Work instruction.
An answer that reproduces all the entries exactly is what is needed.

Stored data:

^^^^

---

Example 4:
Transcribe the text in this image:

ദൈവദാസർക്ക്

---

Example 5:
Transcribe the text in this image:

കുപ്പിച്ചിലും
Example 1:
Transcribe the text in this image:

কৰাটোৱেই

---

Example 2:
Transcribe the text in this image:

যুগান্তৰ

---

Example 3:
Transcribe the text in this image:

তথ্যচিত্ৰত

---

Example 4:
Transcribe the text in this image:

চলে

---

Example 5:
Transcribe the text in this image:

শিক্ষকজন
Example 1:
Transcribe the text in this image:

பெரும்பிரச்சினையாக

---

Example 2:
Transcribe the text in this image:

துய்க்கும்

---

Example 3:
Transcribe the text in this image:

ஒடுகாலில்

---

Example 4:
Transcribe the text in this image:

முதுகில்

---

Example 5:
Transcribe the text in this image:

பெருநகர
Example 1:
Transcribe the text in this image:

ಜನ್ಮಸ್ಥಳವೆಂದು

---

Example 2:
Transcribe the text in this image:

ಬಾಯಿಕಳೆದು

^^^^

Your solution.
---

Example 4:
Transcribe the text in this image:

ദൈവദാസർക്ക്

---

Example 5:
Transcribe the text in this image:

കുപ്പിച്ചിലും
Example 1:
Transcribe the text in this image:

কৰাটোৱেই

---

Example 2:
Transcribe the text in this image:

যুগান্তৰ

---

Example 3:
Transcribe the text in this image:

তথ্যচিত্ৰত

---

Example 4:
Transcribe the text in this image:

চলে

---

Example 5:
Transcribe the text in this image:

শিক্ষকজন
Example 1:
Transcribe the text in this image:

பெரும்பிரச்சினையாக

---

Example 2:
Transcribe the text in this image:

துய்க்கும்

---

Example 3:
Transcribe the text in this image:

ஒடுகாலில்

---

Example 4:
Transcribe the text in this image:

முதுகில்

---

Example 5:
Transcribe the text in this image:

பெருநகர
Example 1:
Transcribe the text in this image:

ಜನ್ಮಸ್ಥಳವೆಂದು

---

Example 2:
Transcribe the text in this image:

ಬಾಯಿಕಳೆದು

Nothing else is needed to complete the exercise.